Will you be wanting a phone?

Aye, that’s right enough, hen.

“Well which number are yi calling aboot, ye havering English och sorry, ah fair fergot fer a mumment?”

I don’t know the number. The text said I should dial XXXX (redacted) to get the number, but the line disnae work seh ah cannet.

Och weeel, if ye don’t have a number you’ll no be having a BT connection, so talk tae yer ain provider. See you.

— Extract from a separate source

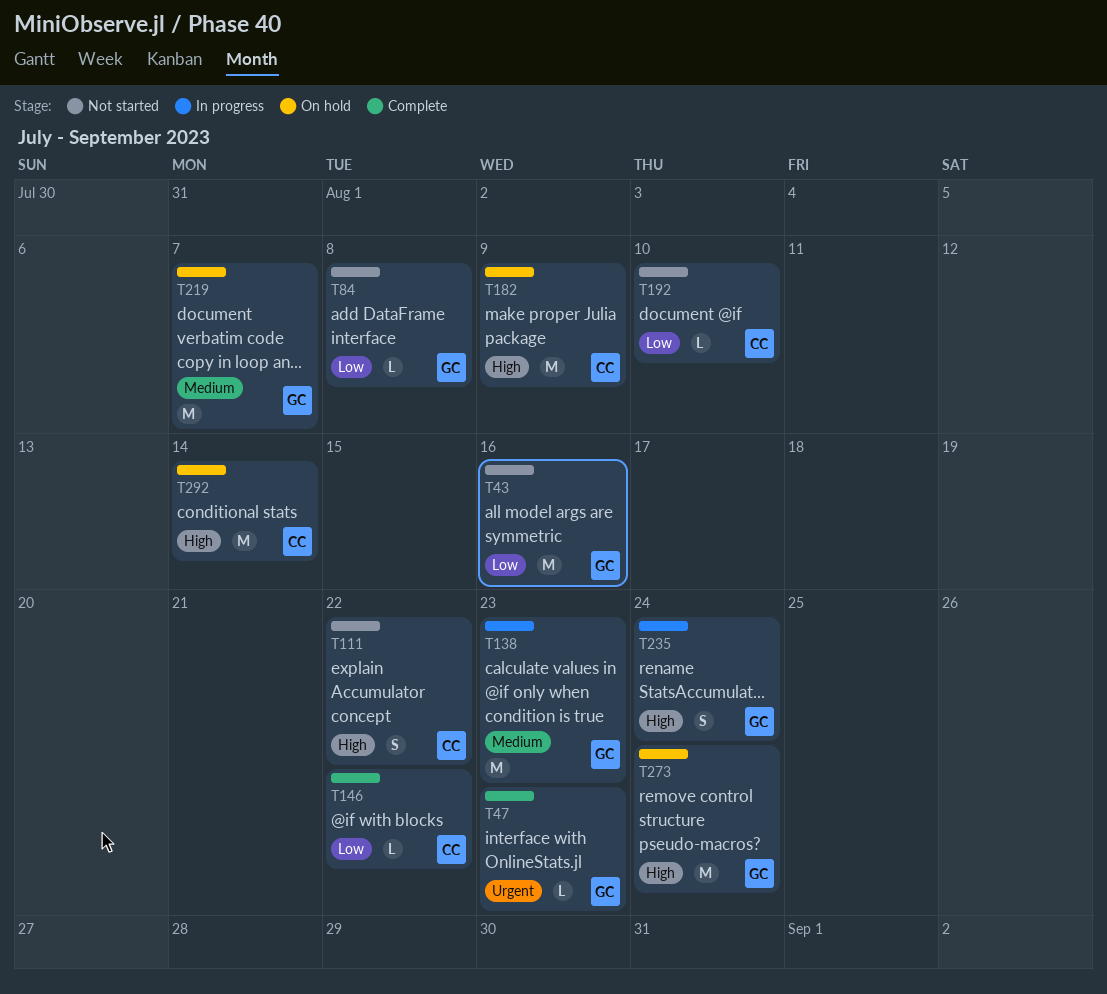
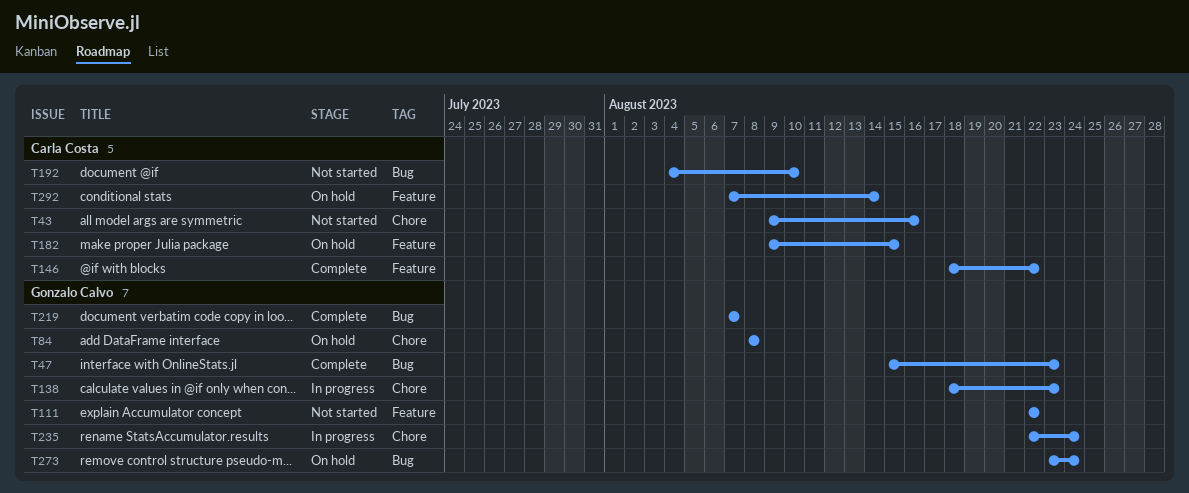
T43, owner: Gonzalo Calvo -> Carla Costa
T84, status: Not started -> On hold
T111, owner: Carla Costa -> Gonzalo Calvo
T182, due: Aug 9 -> Aug 15
T219, status: On hold -> Complete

Three times. Then I thought maybe I could fool her. A slim chance, trying to fool a Scottish girl but worth a try. I was desperate now anyway. Maybe if I say I want a phone, that’ll dae ut right enough. Sorry. That might be the answer to this conundrum.

People Who Speak English

I get through. To a call centre. English people. Thousands of them in a tin hut, by the sound of it. “Thank-you for calling BT, the UK’s favourite broadband provider.”

Well it isn’t with me.

I can’t hear you. Is it your phone?

No, I wanted half a hundredweight of Saxon potatoes. Of course it’s my phone.

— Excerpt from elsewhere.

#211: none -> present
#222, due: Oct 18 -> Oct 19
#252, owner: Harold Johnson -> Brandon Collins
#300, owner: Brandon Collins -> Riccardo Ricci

I can’t hear you. Is it your phone?

No, it’s your call centre.

Explain the problem.

Five calls. Two texts. BT don’t answer texts. Mind you, to be fair they weren’t answering calls either. They have a novel new way of dealing with complaints now. If they don’t like them they just put the phone down. Twice. Would I like to spend two more minutes on my phone bill to explain exactly how satisfied with BT I am? No, actually, thanks awfully for asking. But I do recognise a rigged customer satisfaction survey when I see one. And a third-world service basking in the cosy glow of its protected monopoly, happy in the knowledge it can do as it likes because for all the lying nonsense we were fed when a pubic company was sold off cheap to make money for the government’s chums in banks at the taxpayer’s expense, there actually isn’t any competition at all. If you see Sid, tell him.

And in a little postscript, the next day I phoned again. I got an Indian man on the end of the phone and winced, waiting for his half-English excuses. He fixed the whole problem of no phone connection courteously and politely, in fifteen minutes, most of which was me running up and down stairs. As I’d just swum a kilometre I had already got my quota of exercise for the day. That’ll make up for my birthday tomorrow then. If it works like that.